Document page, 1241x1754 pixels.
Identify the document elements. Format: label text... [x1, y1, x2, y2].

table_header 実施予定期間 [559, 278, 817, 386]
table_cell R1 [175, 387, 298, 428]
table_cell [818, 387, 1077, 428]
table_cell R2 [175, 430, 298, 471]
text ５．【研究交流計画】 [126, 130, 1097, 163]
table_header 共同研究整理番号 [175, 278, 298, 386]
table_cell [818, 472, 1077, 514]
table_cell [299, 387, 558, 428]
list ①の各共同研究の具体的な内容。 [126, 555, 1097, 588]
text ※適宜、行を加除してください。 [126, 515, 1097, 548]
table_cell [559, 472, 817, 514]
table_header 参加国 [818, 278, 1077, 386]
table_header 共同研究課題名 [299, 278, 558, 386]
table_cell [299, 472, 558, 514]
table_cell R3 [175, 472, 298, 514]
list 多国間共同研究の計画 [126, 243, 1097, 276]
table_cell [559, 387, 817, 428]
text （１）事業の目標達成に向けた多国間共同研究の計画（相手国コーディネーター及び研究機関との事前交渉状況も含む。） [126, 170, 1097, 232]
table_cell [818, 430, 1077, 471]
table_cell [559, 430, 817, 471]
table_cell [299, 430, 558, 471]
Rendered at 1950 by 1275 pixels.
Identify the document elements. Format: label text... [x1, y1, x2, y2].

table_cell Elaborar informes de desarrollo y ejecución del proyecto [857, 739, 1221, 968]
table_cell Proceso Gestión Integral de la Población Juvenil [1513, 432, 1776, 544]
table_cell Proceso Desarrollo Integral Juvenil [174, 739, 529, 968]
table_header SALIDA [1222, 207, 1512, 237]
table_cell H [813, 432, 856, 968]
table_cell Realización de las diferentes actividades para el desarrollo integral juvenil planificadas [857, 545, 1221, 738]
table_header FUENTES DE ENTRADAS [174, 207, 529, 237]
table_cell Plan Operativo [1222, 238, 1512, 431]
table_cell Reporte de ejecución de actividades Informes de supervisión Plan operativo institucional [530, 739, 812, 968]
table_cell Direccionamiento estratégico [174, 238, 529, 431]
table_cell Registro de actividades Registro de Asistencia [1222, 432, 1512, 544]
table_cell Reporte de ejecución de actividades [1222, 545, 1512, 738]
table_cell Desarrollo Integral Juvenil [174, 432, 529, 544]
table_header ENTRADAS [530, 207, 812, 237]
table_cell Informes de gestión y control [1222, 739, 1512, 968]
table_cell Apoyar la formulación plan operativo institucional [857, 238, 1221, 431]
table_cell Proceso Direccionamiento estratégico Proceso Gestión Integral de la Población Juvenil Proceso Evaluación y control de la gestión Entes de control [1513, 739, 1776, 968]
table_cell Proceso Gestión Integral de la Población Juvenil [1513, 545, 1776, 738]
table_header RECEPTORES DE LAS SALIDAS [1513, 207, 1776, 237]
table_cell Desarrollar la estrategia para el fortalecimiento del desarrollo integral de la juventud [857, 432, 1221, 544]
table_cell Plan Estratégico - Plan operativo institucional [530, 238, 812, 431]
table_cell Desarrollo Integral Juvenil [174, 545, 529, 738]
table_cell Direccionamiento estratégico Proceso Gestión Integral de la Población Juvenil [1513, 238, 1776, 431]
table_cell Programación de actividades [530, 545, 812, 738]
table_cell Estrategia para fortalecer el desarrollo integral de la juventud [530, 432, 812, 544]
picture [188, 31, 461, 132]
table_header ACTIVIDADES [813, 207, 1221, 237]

* REQUIRED WORK: Take from the listing every line in which the word "control" appears.

* EXPECTED ANSWER:
table_cell Informes de gestión y control [1222, 739, 1512, 968]
table_cell Proceso Direccionamiento estratégico Proceso Gestión Integral de la Población Juvenil Proceso Evaluación y control de la gestión Entes de control [1513, 739, 1776, 968]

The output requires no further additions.